Para Naiara Alves, “esta dinâmica, muito do quotidiano, vai ter uma implicação grande nas relações de género, inclusive atualmente”.

“Nessa sociedade, há uma distinção clara dos papéis entre homens e mulheres. Esta dinâmica social também se apresenta como um fator de empecilho a organização do Estado, porque o Estado de direito pressupõe igualdade de género, igualdade de oportunidades”, indicou ainda.

Segundo a coordenadora do OPLOP, “no imaginário social, sexista e patriarcal que ainda sobrevive na sociedade timorense, o papel da mulher está ligado às tarefas domésticas, mesmo que se apresente uma realidade diferente, já que as mulheres têm de trabalhar para ajudar no seu sustento e da sua família”.
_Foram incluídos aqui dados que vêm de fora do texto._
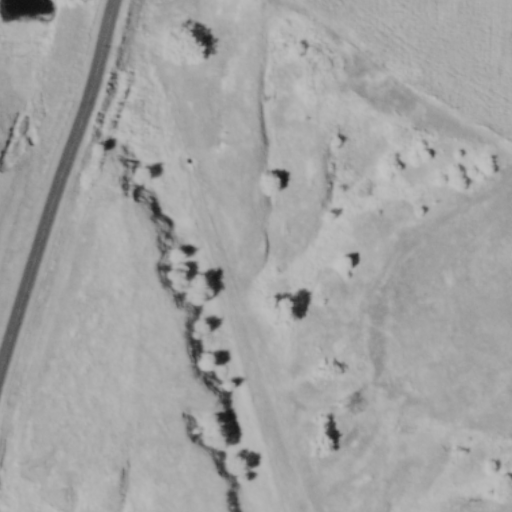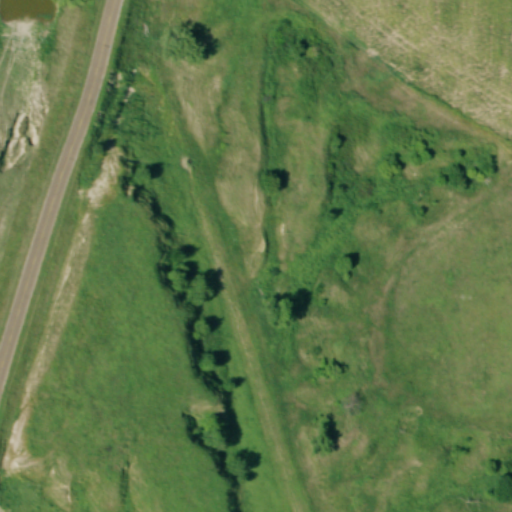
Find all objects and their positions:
road: (56, 184)
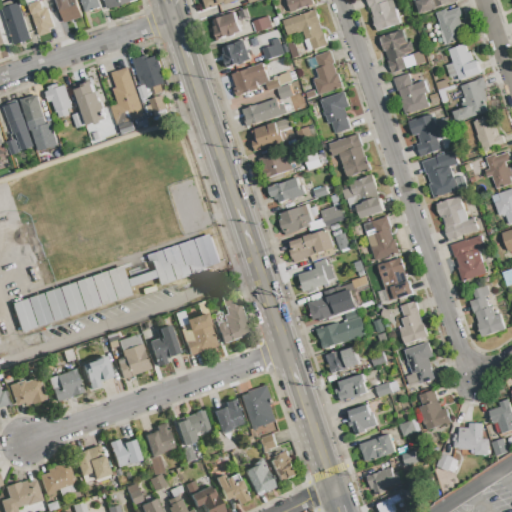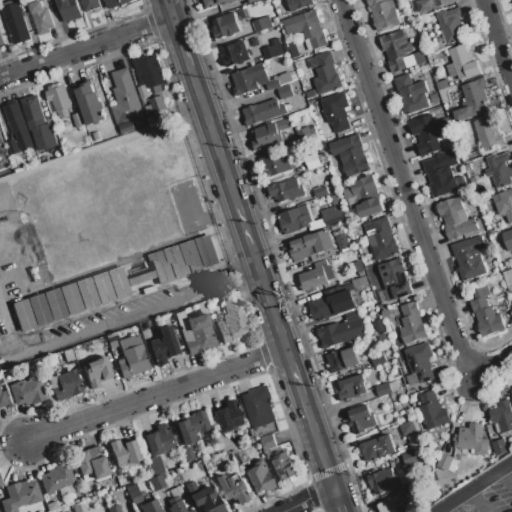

A investigadora disse ainda mulheres têm pouca escolarização em Timor-Leste e entram no mercado de trabalho em grande desvantagem, sublinhando que um relatório da ONU (2014) apontou que as diferenças salariais entre homens e mulheres é muito grande.

“Este relatório da ONU veio dizer que a participação no mercado formal, de 1990 a 2003 caiu, devido ao reduzido acesso a educação das mulheres no ensino secundário e superior”, acrescentou.

A investigadora disse ainda que “as disparidades económicas, entre ricos e pobres, têm um impacto muito maior sobre as raparigas nas zonas rurais do que nos rapazes. A falta de informação, a falta de acesso à saúde e a violência doméstica corroboram para esta estrutura de inferioridade das mulheres”.

Naiara Alves afirmou ainda que faltam ações afirmativas governativas para a integração da mulher na sociedade e no mercado de trabalho.

A independência de Timor-Leste foi reconhecida pela comunidade internacional somente em 2002, depois de 500 anos de colonização portuguesa, do domínio indonésio (entre 1975 e 1999) e de um governo de transição das Nações Unidas (1999 a 2002).

A 28 de novembro de 1975, a Frente Revolucionária do Timor-Leste Independente (Fretilin) declarou a independência, interrompida rapidamente com a invasão indonésia, a 07 de dezembro do mesmo ano.